[Stored data entries]
**********

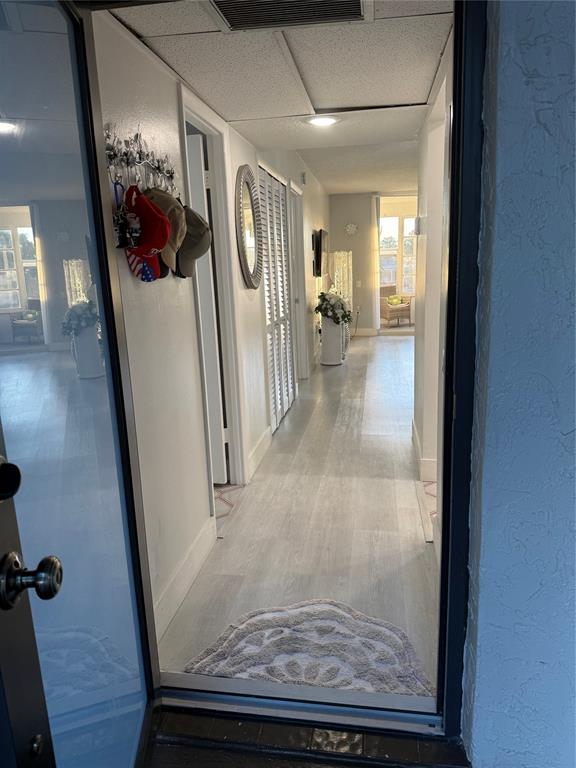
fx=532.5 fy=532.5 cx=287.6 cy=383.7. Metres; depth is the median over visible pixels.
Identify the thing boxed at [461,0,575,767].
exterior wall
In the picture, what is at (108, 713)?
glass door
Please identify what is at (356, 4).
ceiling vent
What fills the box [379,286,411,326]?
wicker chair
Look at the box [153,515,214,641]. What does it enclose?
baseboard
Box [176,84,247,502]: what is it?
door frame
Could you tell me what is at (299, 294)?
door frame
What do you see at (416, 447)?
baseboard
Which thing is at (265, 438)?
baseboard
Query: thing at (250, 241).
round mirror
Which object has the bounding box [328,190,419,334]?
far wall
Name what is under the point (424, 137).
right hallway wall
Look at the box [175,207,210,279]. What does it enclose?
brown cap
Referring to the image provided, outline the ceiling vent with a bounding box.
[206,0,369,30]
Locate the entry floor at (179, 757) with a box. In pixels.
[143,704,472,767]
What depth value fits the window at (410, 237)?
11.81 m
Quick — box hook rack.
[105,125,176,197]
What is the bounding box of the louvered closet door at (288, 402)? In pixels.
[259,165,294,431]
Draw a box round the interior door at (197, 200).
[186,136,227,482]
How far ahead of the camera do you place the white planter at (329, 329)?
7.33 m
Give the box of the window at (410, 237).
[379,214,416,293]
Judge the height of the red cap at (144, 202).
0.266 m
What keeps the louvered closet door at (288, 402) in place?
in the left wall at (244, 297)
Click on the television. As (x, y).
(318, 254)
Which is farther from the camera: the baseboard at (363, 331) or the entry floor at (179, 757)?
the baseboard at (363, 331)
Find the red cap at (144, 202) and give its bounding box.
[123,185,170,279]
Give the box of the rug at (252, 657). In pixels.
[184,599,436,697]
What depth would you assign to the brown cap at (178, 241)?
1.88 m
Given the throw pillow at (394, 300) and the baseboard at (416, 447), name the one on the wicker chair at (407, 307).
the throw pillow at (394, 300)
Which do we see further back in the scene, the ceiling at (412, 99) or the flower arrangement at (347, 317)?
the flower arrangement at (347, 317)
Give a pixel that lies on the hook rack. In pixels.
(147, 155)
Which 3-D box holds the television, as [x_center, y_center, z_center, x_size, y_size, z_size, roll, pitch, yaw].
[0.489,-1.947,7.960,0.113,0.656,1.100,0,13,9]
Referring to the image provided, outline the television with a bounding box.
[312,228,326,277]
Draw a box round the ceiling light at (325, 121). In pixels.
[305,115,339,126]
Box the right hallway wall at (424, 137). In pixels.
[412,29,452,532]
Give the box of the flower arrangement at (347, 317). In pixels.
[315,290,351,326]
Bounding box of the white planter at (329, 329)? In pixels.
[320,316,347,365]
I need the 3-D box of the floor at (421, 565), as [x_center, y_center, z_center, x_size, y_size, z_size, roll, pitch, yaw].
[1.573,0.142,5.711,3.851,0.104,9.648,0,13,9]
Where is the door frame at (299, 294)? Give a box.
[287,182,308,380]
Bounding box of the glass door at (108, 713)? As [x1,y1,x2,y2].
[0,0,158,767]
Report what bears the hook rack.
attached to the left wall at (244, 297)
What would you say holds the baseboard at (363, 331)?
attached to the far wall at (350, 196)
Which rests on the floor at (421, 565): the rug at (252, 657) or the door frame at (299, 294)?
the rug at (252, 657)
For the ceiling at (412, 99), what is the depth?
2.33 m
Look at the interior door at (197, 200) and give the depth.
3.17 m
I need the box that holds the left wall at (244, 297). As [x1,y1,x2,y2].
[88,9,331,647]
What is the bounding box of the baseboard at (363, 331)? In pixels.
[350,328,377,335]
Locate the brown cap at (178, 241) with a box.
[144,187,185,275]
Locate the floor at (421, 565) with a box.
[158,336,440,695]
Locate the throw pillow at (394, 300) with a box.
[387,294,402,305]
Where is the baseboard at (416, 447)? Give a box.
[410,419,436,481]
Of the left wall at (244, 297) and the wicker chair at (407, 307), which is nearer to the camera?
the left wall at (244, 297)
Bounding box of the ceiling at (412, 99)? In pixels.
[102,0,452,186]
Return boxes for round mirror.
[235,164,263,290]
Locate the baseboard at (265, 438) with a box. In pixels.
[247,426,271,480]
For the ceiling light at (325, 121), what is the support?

**********

▸ **EXERCISE**: Look above for the line containing "For the ceiling at". From there to the final line of the entries, repeat every line exactly.

▸ **OUTPUT FOR THIS TASK**:
For the ceiling at (412, 99), what is the depth?
2.33 m
Look at the interior door at (197, 200) and give the depth.
3.17 m
I need the box that holds the left wall at (244, 297). As [x1,y1,x2,y2].
[88,9,331,647]
What is the bounding box of the baseboard at (363, 331)? In pixels.
[350,328,377,335]
Locate the brown cap at (178, 241) with a box.
[144,187,185,275]
Locate the floor at (421, 565) with a box.
[158,336,440,695]
Locate the throw pillow at (394, 300) with a box.
[387,294,402,305]
Where is the baseboard at (416, 447)? Give a box.
[410,419,436,481]
Of the left wall at (244, 297) and the wicker chair at (407, 307), which is nearer to the camera?
the left wall at (244, 297)
Bounding box of the ceiling at (412, 99)? In pixels.
[102,0,452,186]
Return boxes for round mirror.
[235,164,263,290]
Locate the baseboard at (265, 438) with a box. In pixels.
[247,426,271,480]
For the ceiling light at (325, 121), what is the support?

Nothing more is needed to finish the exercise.